* _TASK INSTRUCTIONS_
Starting at the line that contains "What is the value" and ending with the line that contains "Which series contains the highest Y value?", rewrite those entries as a numbered list. Omit blank lines and leave out the pictures.

* _PROVIDED MATERIAL_
____________
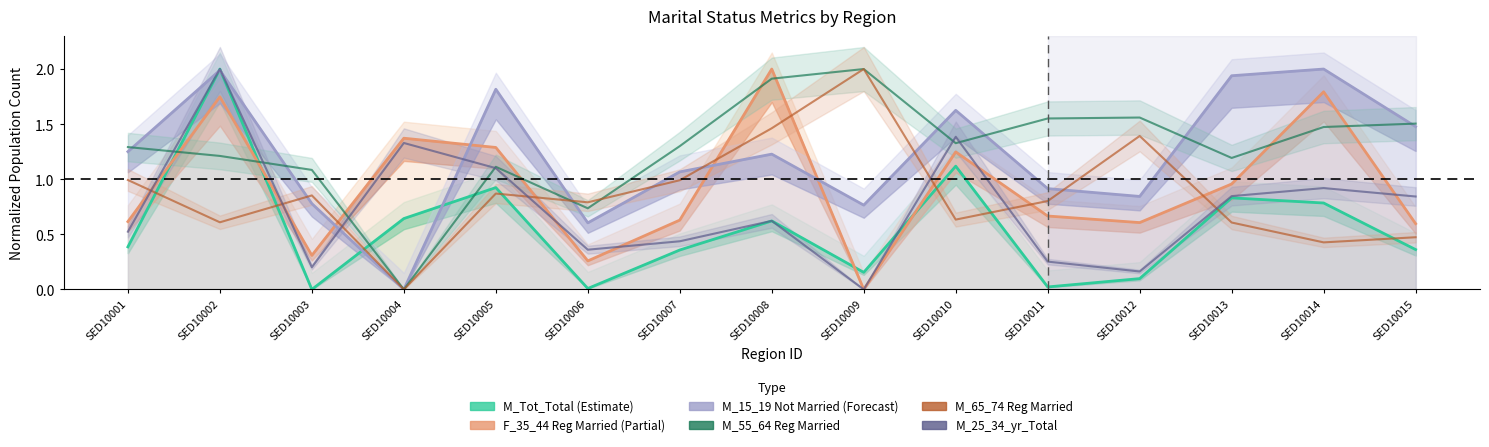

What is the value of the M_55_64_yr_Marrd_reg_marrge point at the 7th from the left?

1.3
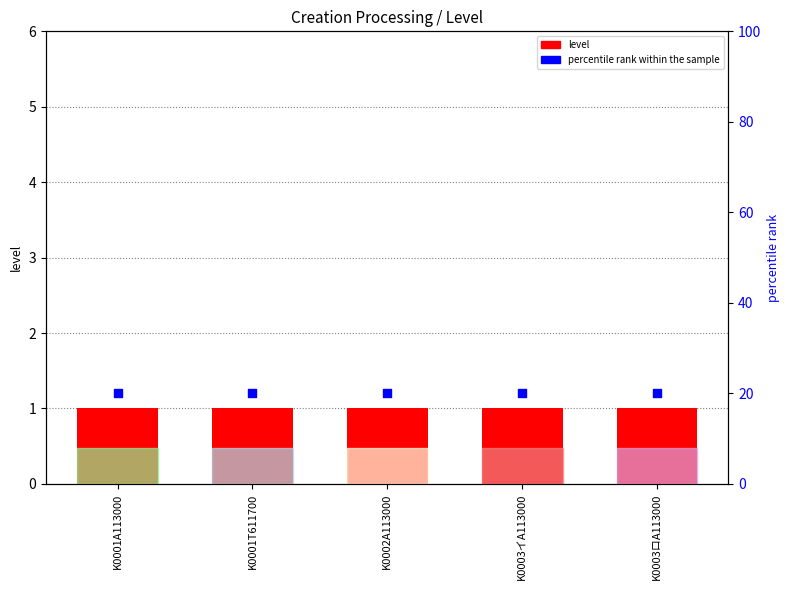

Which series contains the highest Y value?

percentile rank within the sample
____________
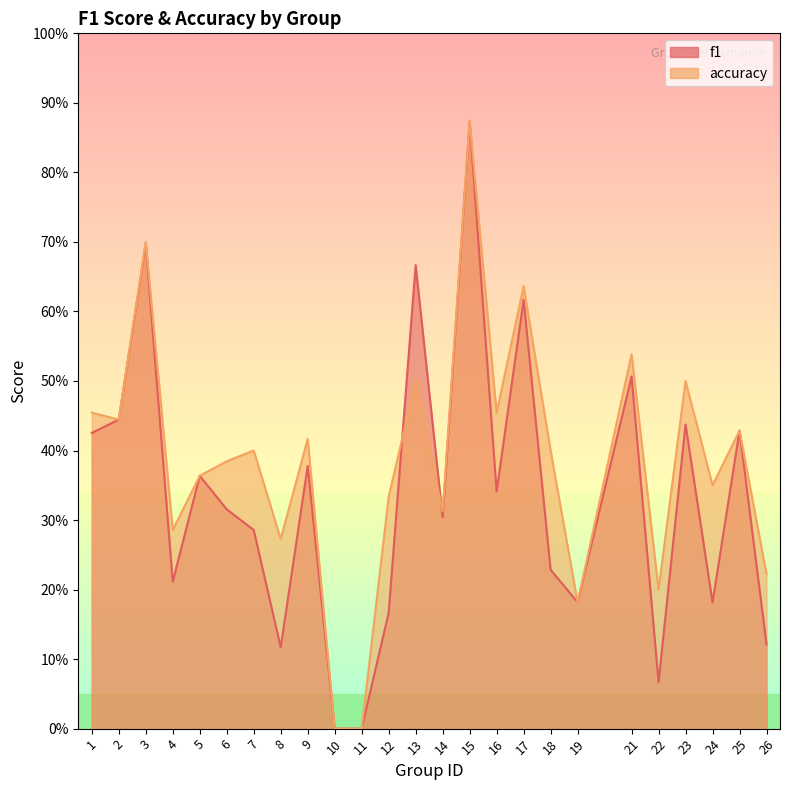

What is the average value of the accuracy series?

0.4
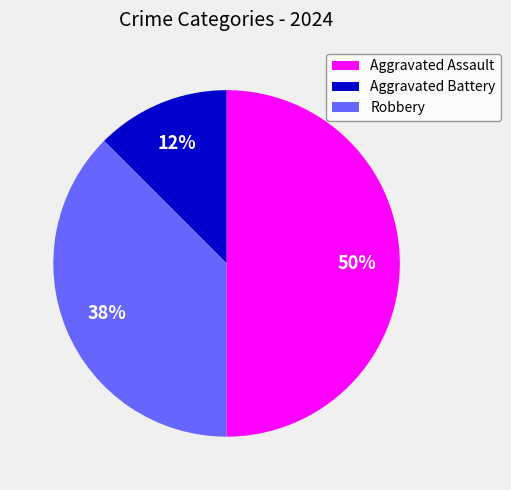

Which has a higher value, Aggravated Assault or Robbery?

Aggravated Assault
____________
* _RESPONSE TO THIS EXERCISE_
1. What is the value of the M_55_64_yr_Marrd_reg_marrge point at the 7th from the left?
2. 1.3
3. Which series contains the highest Y value?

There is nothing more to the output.